Prefix sums (1-D and 2-D)

// 1-D
vector<ll> ps(n + 1, 0);
for (int i = 0; i < n; ++i) ps[i + 1] = ps[i] + a[i];
// range [l, r] inclusive: ps[r + 1] - ps[l]

// 2-D
vector<vector<ll>> ps2(R + 1, vector<ll>(C + 1, 0));
for (int i = 0; i < R; ++i) for (int j = 0; j < C; ++j)
    ps2[i + 1][j + 1] = a[i][j] + ps2[i][j + 1] + ps2[i + 1][j] - ps2[i][j];
// rectangle [r1, c1] - [r2, c2] inclusive:
// ps2[r2 + 1][c2 + 1] - ps2[r1][c2 + 1] - ps2[r2 + 1][c1] + ps2[r1][c1]
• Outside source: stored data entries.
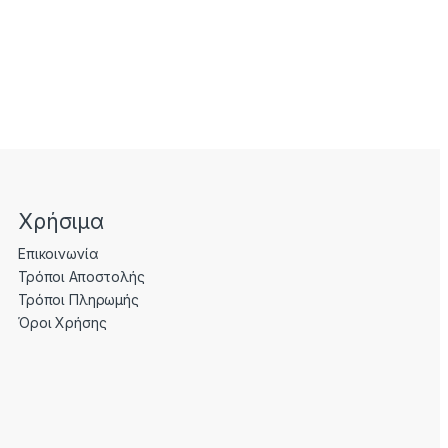
Χρήσιμα
Επικοινωνία
Τρόποι Αποστολής
Τρόποι Πληρωμής
Όροι Χρήσης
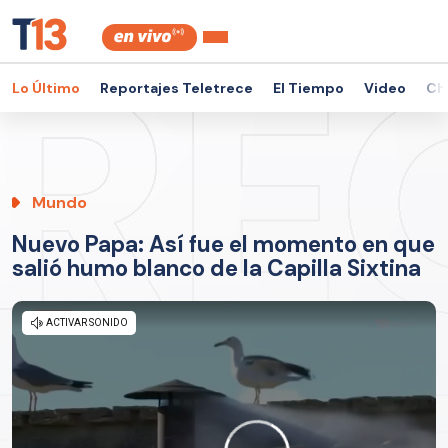
Lo Último
Reportajes Teletrece
El Tiempo
Video
Ch
Mundo
Nuevo Papa: Así fue el momento en que
salió humo blanco de la Capilla Sixtina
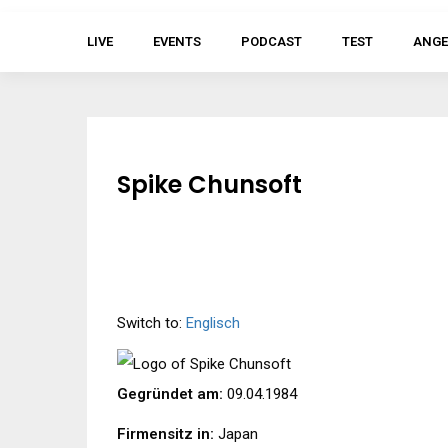
LIVE
EVENTS
PODCAST
TEST
ANGE
Spike Chunsoft
Switch to:
Englisch
Gegründet am:
09.04.1984
Firmensitz in:
Japan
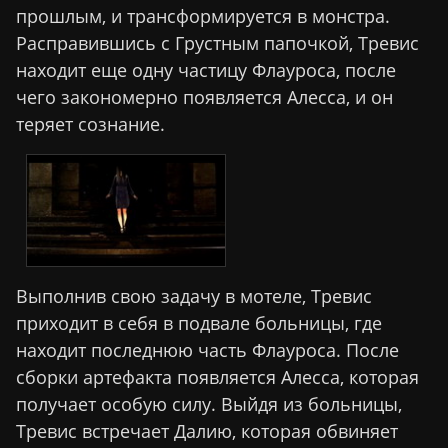
прошлым, и трансформируется в монстра.
Расправившись с Грустным папочкой, Тревис
находит еще одну частицу Флауроса, после
чего закономерно появляется Алесса, и он
теряет сознание.
Выполнив свою задачу в мотеле, Тревис
приходит в себя в подвале больницы, где
находит последнюю часть Флауроса. После
сборки артефакта появляется Алесса, которая
получает особую силу. Выйдя из больницы,
Тревис встречает Далию, которая обвиняет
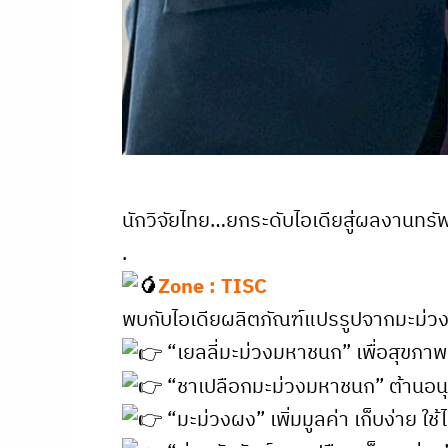
นักวิจัยไทย…ยกระดับไอเดียสู่ผลงานทร
.
Zone : TISC
พบกับไอเดียผลิตภัณฑ์แปรรูปจากมะม่
“เยลลี่มะม่วงมหาชนก” เพื่อสุขภาพเ
“ชาเปลือกมะม่วงมหาชนก” ต้านอนุ
“มะม่วงผง” เพิ่มมูลค่า เก็บง่าย ใ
String hashing (polynomial, single mod)

const ll HMOD = (1LL << 61) - 1;  // Mersenne; use uint64_t math carefully
const ll BASE = 131;
vector<ll> pw, h;

void buildHash(const string& s) {
    int n = s.size();
    pw.assign(n + 1, 1); h.assign(n + 1, 0);
    for (int i = 0; i < n; ++i) {
        pw[i + 1] = pw[i] * BASE % HMOD;
        h[i + 1]  = (h[i] * BASE + s[i]) % HMOD;
    }
}
ll subHash(int l, int r) {  // s[l..r] inclusive, 0-indexed
    return (h[r + 1] - h[l] * pw[r - l + 1] % HMOD + HMOD * HMOD) % HMOD;
}

For real contests, double-hash (two independent moduli) is safer against anti-hash test data.

Modular exponentiation

const ll MOD = 1'000'000'007;
ll mpow(ll b, ll e, ll m = MOD) {
    ll r = 1 % m;
    b %= m;
    while (e > 0) {
        if (e & 1) r = r * b % m;
        b = b * b % m;
        e >>= 1;
    }
    return r;
}
ll minv(ll a, ll m = MOD) { return mpow(a, m - 2, m); }  // m prime

Common gotchas

Local testing

Build a tiny harness so you can run sample tests without copying into the judge:

// compile with sanitizers when debugging
g++ -std=c++17 -O2 -Wall -Wextra -fsanitize=undefined,address -o sol sol.cpp

// run with input from file
./sol < in.txt

A 5-line brute.cpp that solves small n by brute force, plus a 10-line generator, will catch 90% of "WA on test 4" bugs before submitting. Diff the brute output against the real solution on random inputs.